▸ ФРАГМЕНТ СТРАНИЦЫ:

Хм, скорее всего там делается что-то подобное http://habrahabr.ru/blogs/infosecuri...omment_3081385

----------


## ALEX(XX)

Microsoft изменила ранее опубликованное уведомление безопасности, добавив два новых вектора эксплуатации уязвимости:

   1. Internet Explorer. Злоумышленник может с помощью специально сформированного Web сайта заставить браузер пользователя загрузить иконку для ярлыка и выполнить вредоносный код на целевой системе.
   2. Документы Office. Злоумышленник может встроить специально сформированный ярлык в документ Microsoft Office (или другого офисного пакета, поддерживающего работу со встроенными ярлыками) и скомпрометировать целевую систему.

Это говорит о том, что в скором времени можно ожидать распространение эксплоита через вложенные файлы в email сообщениях.

отседа

*Добавлено через 1 минуту*

PS: А тэпэр - ПРОПЭЛЛЭР!

----------


## Alexey P.

Да, дыру еще по сути не начали эксплуатировать, только засветили.
Есть время от недель до пары месяцев до эпидемии. Как обычно.

----------


## Юльча

> *Юльча*, это баг в винде, дыра.. Поэтому сработает


судя из этого - не сработает.. 
только придется политику ужесточить

это с хабра по ссылочке *Kuzz*:



> Еще по теме противодействия этой уязвимости можно почитать в блоге независимого исследователя Didier Stevens. Там описывается два способа:
> 1) Запрет автозапуска и выполнения исполняемых модулей с внешних носителей. Но это вас не спасет от возможности заражения с сетевых шар и WebDAV ссылки.
> 2) Установка Software Restriction Policies (SRP)


*Добавлено через 10 минут*

... хоть не придется на работе пользователям иконки резать ..

*Добавлено через 47 минут*




> 2. Документы Office. Злоумышленник может встроить специально сформированный ярлык в документ Microsoft Office (или другого офисного пакета, поддерживающего работу со встроенными ярлыками) и скомпрометировать целевую систему.


а openoffice работает со встроенными ярлыками?  :Huh:

----------


## ALEX(XX)

> а openoffice работает со встроенными ярлыками?


А вот это и мне интересно знать...

----------


## Kuzz

И для тех, кто еще не видел, еще 3 части Мирт и гуава
http://www.securelist.com/ru/blog/34...guava_Epizod_3
http://www.securelist.com/ru/blog/34...guava_Epizod_4
http://www.securelist.com/ru/blog/34...guava_Epizod_5

----------


## ALEX(XX)

*Юльча*, на Инфре не Вы отписались в теме про ОО и ярлыки?  :Smiley:

----------


## Юльча

я  
для меня проблема тоже актуальна  



зы.
и кстати нас там дружно "послали" на антивирусный форум  :Cheesy:

----------


## ALEX(XX)

упоротые какие-то.  :Sad:  Я им про Ивана, они мне про барана

----------


## Kuzz

*Уязвимость Windows, связанная с ярлыками, будет закрыта в понедельник 2 августа*
Microsoft сообщает что нашумевшая уязвимость Windows, связанная с некорректной обработкой ярлыков, будет закрыта внеплановым обновлением в понедельник 2 августа. Бюллетень по поводу этой уязвимости был опубликован 16 июля.

technet.com

----------

▸ ПРЕДСТАВЛЕННЫЕ ДАННЫЕ:
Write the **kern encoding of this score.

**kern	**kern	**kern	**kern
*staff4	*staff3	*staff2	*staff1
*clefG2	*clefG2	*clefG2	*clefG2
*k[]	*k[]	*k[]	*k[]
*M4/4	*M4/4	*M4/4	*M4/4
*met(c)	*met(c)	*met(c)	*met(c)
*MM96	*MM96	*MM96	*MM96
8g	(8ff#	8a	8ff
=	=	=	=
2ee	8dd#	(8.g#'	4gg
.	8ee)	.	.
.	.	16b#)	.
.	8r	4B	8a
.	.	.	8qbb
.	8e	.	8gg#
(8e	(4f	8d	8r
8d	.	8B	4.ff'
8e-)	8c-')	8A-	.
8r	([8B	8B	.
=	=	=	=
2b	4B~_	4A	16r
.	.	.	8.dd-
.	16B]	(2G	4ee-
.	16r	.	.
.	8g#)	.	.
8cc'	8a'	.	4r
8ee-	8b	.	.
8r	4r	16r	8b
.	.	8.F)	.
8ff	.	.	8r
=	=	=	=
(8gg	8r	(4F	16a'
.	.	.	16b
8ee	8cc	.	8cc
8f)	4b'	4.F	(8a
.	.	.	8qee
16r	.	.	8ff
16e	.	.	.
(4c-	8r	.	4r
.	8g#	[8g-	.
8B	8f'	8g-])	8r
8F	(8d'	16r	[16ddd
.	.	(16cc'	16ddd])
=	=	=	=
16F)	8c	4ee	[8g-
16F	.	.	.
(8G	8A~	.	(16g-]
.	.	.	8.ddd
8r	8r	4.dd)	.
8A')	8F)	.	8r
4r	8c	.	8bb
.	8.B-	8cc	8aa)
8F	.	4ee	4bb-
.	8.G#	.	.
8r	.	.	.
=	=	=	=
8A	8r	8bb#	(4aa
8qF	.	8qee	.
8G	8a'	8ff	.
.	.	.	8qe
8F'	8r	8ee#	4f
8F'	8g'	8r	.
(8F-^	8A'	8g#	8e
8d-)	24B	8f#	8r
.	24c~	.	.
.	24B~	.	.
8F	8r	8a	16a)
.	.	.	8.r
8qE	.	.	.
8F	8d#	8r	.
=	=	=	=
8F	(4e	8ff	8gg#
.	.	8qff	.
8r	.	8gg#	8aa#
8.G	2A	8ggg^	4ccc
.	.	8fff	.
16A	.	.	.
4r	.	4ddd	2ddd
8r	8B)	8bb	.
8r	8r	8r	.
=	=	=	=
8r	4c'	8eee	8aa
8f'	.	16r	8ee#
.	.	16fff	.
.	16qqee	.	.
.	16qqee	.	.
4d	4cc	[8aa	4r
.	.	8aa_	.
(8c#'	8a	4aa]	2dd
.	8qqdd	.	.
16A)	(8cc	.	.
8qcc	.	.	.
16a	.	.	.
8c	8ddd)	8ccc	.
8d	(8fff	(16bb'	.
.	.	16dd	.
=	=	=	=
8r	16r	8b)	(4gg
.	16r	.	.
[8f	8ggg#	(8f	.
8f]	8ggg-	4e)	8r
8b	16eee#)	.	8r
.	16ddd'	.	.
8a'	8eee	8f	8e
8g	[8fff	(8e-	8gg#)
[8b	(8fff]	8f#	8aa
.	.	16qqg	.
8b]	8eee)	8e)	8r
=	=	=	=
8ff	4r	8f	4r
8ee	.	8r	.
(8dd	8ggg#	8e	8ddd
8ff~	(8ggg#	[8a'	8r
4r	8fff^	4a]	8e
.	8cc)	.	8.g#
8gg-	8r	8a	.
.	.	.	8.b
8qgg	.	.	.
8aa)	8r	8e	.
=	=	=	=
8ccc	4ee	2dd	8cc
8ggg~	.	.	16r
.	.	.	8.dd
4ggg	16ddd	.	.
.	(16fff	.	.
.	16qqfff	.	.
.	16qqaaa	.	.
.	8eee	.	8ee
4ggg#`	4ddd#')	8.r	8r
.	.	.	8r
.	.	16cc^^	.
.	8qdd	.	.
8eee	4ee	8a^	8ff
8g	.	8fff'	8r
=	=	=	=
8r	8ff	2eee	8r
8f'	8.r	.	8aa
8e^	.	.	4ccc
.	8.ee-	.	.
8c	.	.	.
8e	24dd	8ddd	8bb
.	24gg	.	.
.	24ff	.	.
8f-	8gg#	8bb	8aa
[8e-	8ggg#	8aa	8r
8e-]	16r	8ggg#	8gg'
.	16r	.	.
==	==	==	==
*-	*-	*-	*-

▸ УКАЗАНИЯ К РАБОТЕ:
Ответьте на вопросы по фрагменту страницы:
1. Сколько новых векторов эксплуатации уязвимости Microsoft добавила в ранее опубликованное уведомление безопасности?
2. Какой второй способ противодействия уязвимости назван в цитате из блога Didier Stevens?
3. В какой день, по сообщению Microsoft, уязвимость будет закрыта внеплановым обновлением?

▸ ОТВЕТ:
1. Два.
2. Установка Software Restriction Policies (SRP).
3. В понедельник 2 августа.